Monológo Harpa (Cena nº 29)
Agora são 18 horas e o tempo não me ver passar como eu o vejo. Porque será que presto tanta atenção no tempo? Às vezes, penso, que poderia não existir relógios, nem tempos de ontem, de agora, de amanhã...
Isso, de pensar sempre no tempo, causa agonia e transborda angústias... O tempo é soberano e nós somos apenas criaturas que sonhamos com o ‘alado’ que nos transportará para tempo de ontem (saudade) ou para tempos de amanhã (esperança), sem perder a leveza da alma, o fascínio 'devir' .

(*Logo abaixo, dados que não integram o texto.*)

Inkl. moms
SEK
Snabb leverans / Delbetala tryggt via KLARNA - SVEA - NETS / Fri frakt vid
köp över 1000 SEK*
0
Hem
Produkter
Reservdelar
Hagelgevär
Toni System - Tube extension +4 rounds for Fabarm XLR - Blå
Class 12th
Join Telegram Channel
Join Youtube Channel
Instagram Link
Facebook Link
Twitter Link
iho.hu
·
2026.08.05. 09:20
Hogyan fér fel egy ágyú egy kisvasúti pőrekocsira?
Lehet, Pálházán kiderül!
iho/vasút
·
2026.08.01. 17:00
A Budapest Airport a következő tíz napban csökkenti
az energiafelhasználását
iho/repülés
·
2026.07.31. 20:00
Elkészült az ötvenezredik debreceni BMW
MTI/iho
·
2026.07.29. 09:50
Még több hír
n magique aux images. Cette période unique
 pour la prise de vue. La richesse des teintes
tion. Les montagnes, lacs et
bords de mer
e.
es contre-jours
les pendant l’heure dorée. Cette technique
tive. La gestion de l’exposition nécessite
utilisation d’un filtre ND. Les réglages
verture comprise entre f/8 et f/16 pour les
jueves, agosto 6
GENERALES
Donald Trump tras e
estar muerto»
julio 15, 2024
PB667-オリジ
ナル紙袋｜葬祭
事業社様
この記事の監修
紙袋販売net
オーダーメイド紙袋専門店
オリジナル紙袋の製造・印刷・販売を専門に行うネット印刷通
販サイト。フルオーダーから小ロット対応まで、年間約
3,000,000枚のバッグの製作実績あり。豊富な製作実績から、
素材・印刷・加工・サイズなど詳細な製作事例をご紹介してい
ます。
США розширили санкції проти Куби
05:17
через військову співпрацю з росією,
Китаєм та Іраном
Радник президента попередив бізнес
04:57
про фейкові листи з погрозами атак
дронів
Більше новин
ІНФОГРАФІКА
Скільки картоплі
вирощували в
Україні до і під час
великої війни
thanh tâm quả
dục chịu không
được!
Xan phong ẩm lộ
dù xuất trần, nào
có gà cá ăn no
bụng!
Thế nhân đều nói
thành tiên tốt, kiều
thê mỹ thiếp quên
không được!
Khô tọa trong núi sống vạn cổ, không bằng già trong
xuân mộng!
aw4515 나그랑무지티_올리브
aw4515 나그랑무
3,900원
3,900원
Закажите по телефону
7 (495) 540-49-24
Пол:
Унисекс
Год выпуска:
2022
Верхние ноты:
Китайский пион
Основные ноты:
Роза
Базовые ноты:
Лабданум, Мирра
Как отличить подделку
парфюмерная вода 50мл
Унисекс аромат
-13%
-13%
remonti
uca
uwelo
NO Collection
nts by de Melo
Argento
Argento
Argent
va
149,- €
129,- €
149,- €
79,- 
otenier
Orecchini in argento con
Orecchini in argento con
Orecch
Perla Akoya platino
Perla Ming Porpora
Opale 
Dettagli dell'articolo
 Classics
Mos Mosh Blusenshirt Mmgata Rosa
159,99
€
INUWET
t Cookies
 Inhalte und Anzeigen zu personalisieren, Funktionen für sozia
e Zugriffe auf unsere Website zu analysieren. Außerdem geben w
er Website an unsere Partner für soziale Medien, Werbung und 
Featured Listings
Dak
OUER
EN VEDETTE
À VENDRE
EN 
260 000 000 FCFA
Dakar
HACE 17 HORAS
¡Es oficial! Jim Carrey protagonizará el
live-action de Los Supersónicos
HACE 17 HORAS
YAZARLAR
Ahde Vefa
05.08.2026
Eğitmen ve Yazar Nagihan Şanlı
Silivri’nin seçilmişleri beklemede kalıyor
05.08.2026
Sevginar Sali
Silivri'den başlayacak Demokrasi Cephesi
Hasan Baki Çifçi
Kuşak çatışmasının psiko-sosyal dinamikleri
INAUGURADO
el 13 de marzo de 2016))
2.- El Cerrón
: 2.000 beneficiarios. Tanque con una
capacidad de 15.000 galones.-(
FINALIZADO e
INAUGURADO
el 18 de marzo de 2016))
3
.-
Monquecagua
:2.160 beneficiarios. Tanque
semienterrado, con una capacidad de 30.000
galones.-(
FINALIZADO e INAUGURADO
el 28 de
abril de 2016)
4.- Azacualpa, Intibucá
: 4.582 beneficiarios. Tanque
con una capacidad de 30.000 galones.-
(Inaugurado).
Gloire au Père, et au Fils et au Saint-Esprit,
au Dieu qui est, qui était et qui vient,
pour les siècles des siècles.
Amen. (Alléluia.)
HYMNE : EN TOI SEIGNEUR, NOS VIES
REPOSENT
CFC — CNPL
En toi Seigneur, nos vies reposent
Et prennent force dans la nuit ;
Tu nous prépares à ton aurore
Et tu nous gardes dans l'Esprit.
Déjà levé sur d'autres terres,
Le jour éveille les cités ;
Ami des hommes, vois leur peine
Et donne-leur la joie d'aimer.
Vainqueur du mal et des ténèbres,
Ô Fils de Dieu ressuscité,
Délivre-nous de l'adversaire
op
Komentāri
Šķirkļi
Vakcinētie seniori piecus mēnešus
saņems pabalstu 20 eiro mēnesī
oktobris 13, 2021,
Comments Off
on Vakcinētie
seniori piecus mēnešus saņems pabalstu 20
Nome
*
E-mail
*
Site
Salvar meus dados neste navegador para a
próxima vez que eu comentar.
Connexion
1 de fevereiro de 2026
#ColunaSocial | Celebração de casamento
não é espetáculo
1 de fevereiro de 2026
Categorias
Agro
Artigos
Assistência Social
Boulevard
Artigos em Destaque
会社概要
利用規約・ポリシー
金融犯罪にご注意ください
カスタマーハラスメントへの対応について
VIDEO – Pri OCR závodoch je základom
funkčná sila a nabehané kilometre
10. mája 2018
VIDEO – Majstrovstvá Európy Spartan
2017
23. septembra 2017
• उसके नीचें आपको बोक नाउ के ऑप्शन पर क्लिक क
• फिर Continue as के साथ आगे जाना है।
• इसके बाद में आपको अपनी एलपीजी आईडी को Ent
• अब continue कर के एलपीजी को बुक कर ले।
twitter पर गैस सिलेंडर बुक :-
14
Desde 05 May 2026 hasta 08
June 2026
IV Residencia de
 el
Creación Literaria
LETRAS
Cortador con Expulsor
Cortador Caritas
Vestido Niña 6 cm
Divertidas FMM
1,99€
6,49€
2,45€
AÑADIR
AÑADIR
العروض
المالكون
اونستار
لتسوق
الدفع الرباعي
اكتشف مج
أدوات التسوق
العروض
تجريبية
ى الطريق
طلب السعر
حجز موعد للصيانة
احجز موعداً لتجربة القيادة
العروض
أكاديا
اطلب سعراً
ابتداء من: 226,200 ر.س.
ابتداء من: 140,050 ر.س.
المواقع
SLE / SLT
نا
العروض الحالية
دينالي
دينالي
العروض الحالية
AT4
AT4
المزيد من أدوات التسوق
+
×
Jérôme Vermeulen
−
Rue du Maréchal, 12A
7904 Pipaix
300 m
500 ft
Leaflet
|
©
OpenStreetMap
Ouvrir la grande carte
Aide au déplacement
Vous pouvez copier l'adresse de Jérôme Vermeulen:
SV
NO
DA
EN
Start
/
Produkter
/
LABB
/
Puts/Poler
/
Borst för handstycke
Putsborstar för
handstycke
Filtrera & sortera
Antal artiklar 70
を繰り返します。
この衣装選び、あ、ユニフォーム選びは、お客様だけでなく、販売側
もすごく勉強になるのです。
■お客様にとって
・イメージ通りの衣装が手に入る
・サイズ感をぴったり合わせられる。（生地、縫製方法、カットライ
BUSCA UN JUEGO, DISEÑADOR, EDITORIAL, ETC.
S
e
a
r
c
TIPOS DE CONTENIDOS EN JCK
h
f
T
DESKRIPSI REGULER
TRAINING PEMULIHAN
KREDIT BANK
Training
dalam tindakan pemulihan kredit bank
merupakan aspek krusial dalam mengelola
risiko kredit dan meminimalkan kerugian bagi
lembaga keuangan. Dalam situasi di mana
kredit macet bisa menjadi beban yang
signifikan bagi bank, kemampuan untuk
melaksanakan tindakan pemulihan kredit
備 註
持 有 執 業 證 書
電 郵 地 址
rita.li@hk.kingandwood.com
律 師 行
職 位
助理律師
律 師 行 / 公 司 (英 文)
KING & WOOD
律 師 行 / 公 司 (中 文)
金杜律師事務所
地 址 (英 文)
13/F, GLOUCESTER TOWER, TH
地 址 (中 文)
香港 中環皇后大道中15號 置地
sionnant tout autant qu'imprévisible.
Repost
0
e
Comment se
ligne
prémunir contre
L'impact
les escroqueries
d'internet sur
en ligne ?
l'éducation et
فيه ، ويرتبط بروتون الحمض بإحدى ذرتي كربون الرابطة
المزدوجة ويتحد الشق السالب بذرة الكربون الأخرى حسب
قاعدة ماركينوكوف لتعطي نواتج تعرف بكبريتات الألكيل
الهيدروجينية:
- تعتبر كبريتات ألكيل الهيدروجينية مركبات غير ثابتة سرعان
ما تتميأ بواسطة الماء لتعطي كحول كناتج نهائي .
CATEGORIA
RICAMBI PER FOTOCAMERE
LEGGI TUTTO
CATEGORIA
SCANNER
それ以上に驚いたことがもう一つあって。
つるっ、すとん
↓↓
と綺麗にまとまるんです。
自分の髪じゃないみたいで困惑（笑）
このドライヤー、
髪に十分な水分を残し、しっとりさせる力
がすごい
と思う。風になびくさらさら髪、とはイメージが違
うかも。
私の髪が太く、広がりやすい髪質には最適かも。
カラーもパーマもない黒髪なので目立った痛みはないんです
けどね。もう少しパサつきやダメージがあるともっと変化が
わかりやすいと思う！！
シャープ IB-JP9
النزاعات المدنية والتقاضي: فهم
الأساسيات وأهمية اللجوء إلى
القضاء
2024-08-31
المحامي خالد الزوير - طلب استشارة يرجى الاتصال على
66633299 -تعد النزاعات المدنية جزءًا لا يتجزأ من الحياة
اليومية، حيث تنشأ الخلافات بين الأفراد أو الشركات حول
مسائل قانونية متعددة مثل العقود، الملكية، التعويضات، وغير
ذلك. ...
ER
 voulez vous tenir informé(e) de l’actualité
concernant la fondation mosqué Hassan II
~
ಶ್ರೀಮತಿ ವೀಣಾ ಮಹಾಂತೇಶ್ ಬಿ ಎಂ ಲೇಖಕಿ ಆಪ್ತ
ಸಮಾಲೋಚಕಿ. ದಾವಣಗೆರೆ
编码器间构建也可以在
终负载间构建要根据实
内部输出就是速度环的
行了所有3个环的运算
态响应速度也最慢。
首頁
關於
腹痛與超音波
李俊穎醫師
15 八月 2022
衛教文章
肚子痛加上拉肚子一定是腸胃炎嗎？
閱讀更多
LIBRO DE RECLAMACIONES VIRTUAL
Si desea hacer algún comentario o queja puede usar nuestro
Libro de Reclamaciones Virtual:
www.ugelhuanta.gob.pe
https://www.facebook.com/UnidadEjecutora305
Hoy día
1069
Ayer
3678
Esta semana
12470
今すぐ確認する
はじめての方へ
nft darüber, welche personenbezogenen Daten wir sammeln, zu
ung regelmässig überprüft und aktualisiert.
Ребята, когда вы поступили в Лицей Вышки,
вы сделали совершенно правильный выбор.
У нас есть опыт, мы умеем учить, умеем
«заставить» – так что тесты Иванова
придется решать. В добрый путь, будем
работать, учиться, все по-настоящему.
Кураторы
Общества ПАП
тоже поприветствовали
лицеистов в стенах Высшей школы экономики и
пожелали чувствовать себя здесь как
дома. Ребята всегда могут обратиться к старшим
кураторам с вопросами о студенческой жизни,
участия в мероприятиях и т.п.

É o tempo de agora que me mostra que sou uma alma em busca de um corpo ou um corpo em busca de uma alma. Algo em mim está perdido e talvez exista uma briga entre tempos, contratempos de desejos! Não sei bem o que é nem quando aconteceu essa perda! Mas não posso deixar de sentir que perde-se é importante! Para que necessitamos tanto de achados sistemáticos que revelam a constância mentirosa da inconstância verdadeira que somos nós?
O vazio serve para lembrar que algo acabou. Acabou porque tudo tem um fim – que óbvio mal-dito ou bem-dito! Que bom pensar no fim porque somente ele é sinônimo de algo começou! E se começou foi para cumprir um tempo que nem o tempo quis saber medir! O fim é o principio de tudo e de um nada sem nome, indefinido, volátil, versátil, sonoro, eterno! Que vale! Sempre vale!
E porque o fim teve que ser agora? Perguntei-me pensativa! A resposta não veio e nunca virá! O tempo dirá se era preciso! Cecília (Meireles) me disse certa vez que: ‘é preciso deixar-se cortar para se fazer inteira’. Ela tem razão e é necessário viver o corte do tempo absoluto que tanto queremos! Somente esse corte será capaz de um levar ao relativo eterno das coisas.
A alma apodrece quando não acorda todas as manhãs e fica a espera de um tempo que passado, ainda, escurece o presente. As manhãs nunca nascem quando as noites não são prósperas de vidas, desejos acesos em faíscas do querer. Há de chegar o tempo em que a alma acordará para o agora, as manhãs anunciarão primaveras...
Na primavera o florescer grita, grita igual às gaivotas... E o grito anuncia o belo e o frágil, o justo e o forte nas paisagens visitadas em sinômino de procuras... E, nas procuras, eu também estou, florescendo-me no livre balanço da dança dos pólens.
E, voltando as gaivotas, o tempo passa por elas ou elas sobrevoam o tempo? Não existe limite, existe um ser que vive e procria, alimenta e se alimenta, reinventa o vôo livre e perfeito! Ali esta a expressão do próprio devir ‘um vir a ser’ infinitamente fecundo e amparado em buscas!
Quero ser uma gaivota! Abusar do tempo sem sentir que ele passa, encontrar-me em céus onde existam em formas de brisas, expressões de 'um talvez', 'um até logo', 'um até mais tarde', 'um volto logo'... Um algo que me pulse, recupere em mim uma liberdade para pensar em vôos.
Quero ser uma gaivota! Infinitamente me renovar a cada vôo livre. E, quando pousar no mais alto-chão, admirar o infinito com olhos de quem sabe sentir o mar... E, sentido-o, lembrar-me, amavelmente, do amor que o tempo marca em saudade, e, possibilitar-me, suavemente, uma distância repleta de paz em que o tempo seja um amigo, não um algoz (um retrocesso)!